The relationship between online piracy and legal content is controversial, and demonization often clouds debate, but it’s good to see executives at a content company realize that their best long-term strategy is to provide a superior service that people are willing to pay for. Apple’s iTunes Store, as just one example, has been hugely profitable even though more or less the entire library can be had for free. People don’t have to pay for music, but they are willing to pay reasonable fees for ease-of-use and consistent sound quality. There’s no reason to think it would be any different with TVs and movies.

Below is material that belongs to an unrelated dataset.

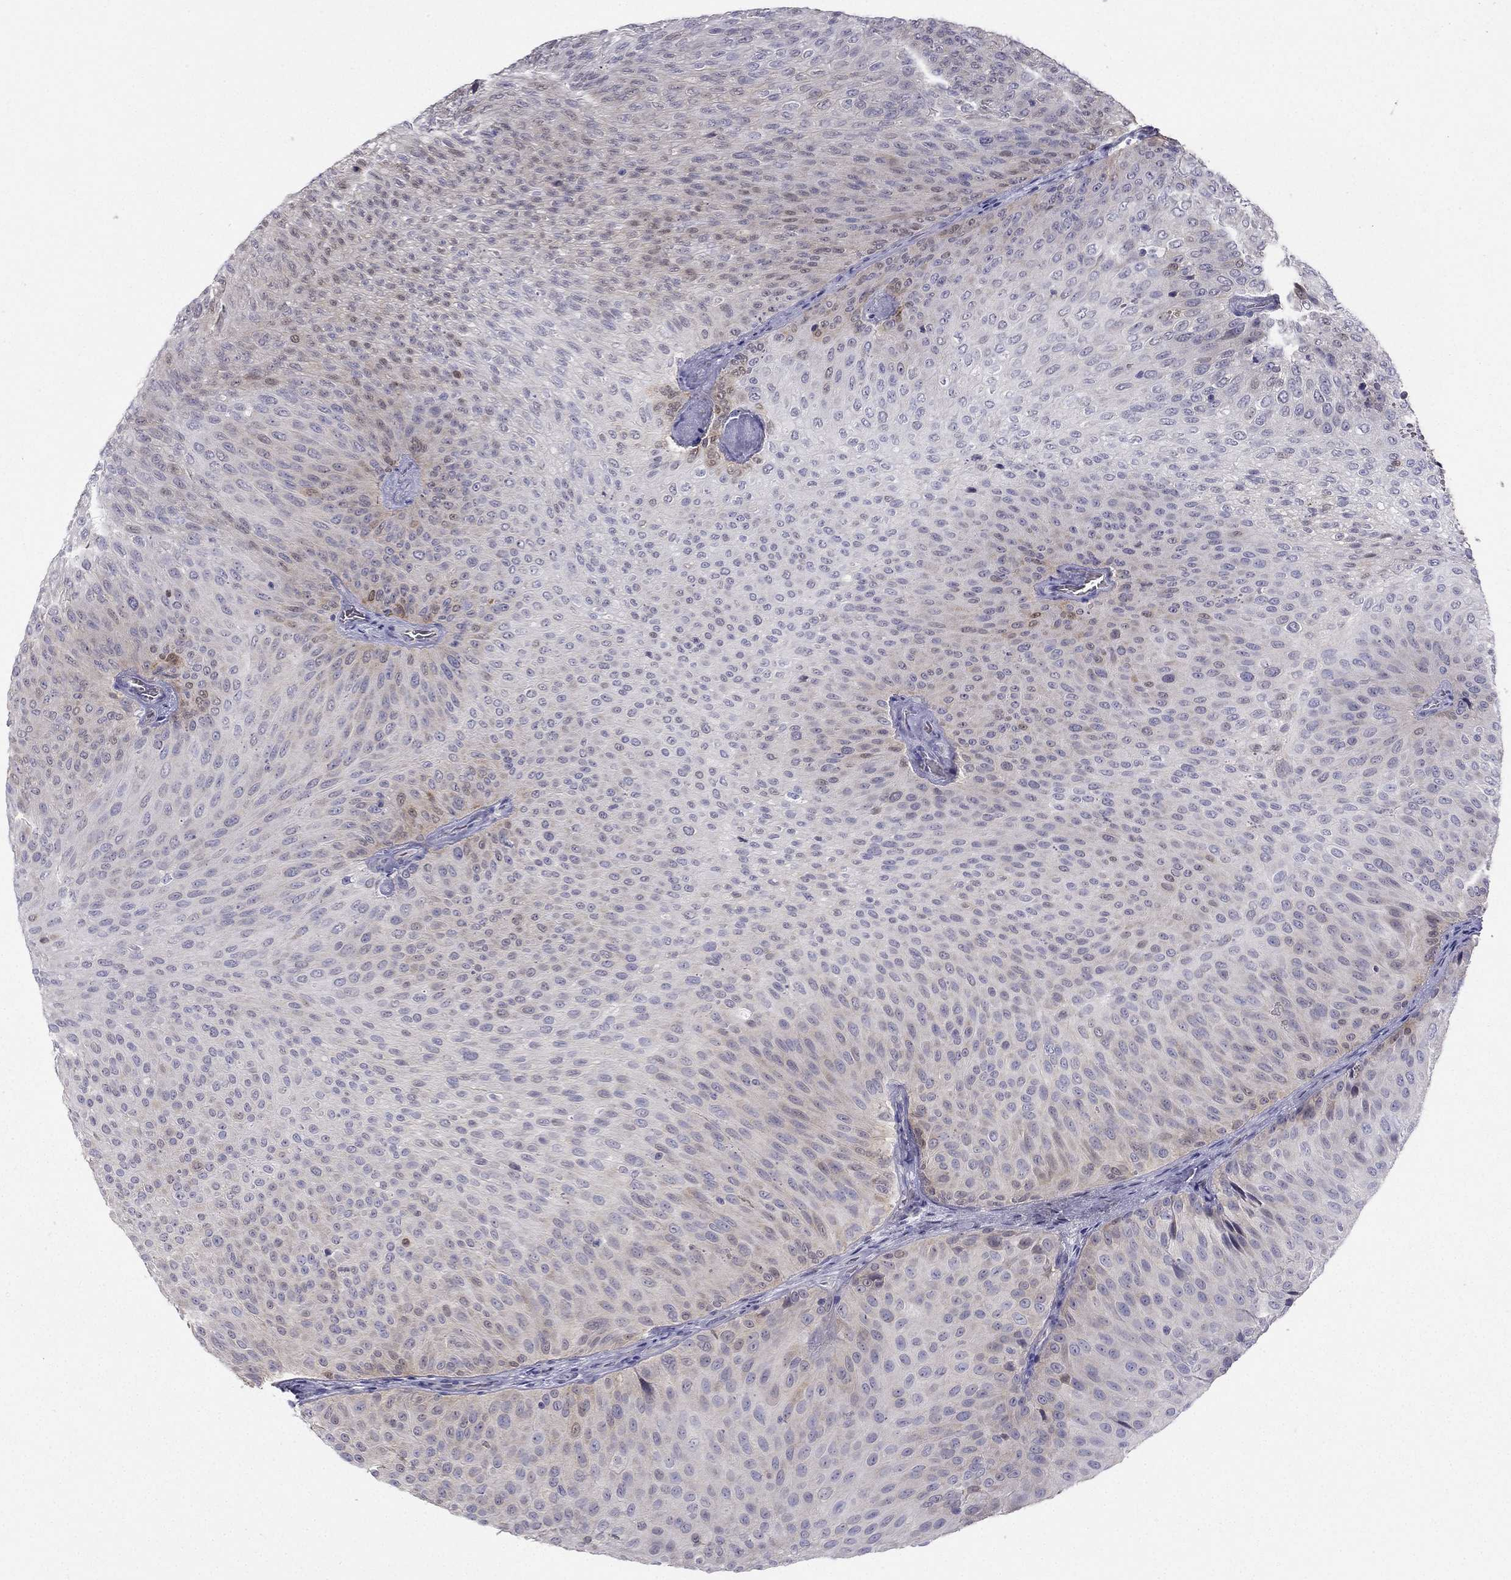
{"staining": {"intensity": "moderate", "quantity": "<25%", "location": "nuclear"}, "tissue": "urothelial cancer", "cell_type": "Tumor cells", "image_type": "cancer", "snomed": [{"axis": "morphology", "description": "Urothelial carcinoma, Low grade"}, {"axis": "topography", "description": "Urinary bladder"}], "caption": "Human low-grade urothelial carcinoma stained for a protein (brown) shows moderate nuclear positive expression in about <25% of tumor cells.", "gene": "RSPH14", "patient": {"sex": "male", "age": 78}}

Netflix doesn’t have the same catalog depth as iTunes
Unfortunately, Netflix, Inc. (NASDAQ:NFLX) doesn’t have the same catalog depth as iTunes, so the analogy breaks down somewhat. Earlier this year, Netflix lost more than a thousand titles, and licensing issues could cause it to lose more in the future. The idea that Netflix wasn’t necessarily going to pick up a critically acclaimed series like Prison Break until it became popular on torrenting sites would be like Apple waiting to see how much club play an album gets before offering it for sale.
If the only value-added that Netflix, Inc. (NASDAQ:NFLX) can really offer is that you don’t have to download a file, then they’ve set their sights too low and are unlikely to gain much ground with young people, but at least they are pursuing customers with improved service instead of legal threats.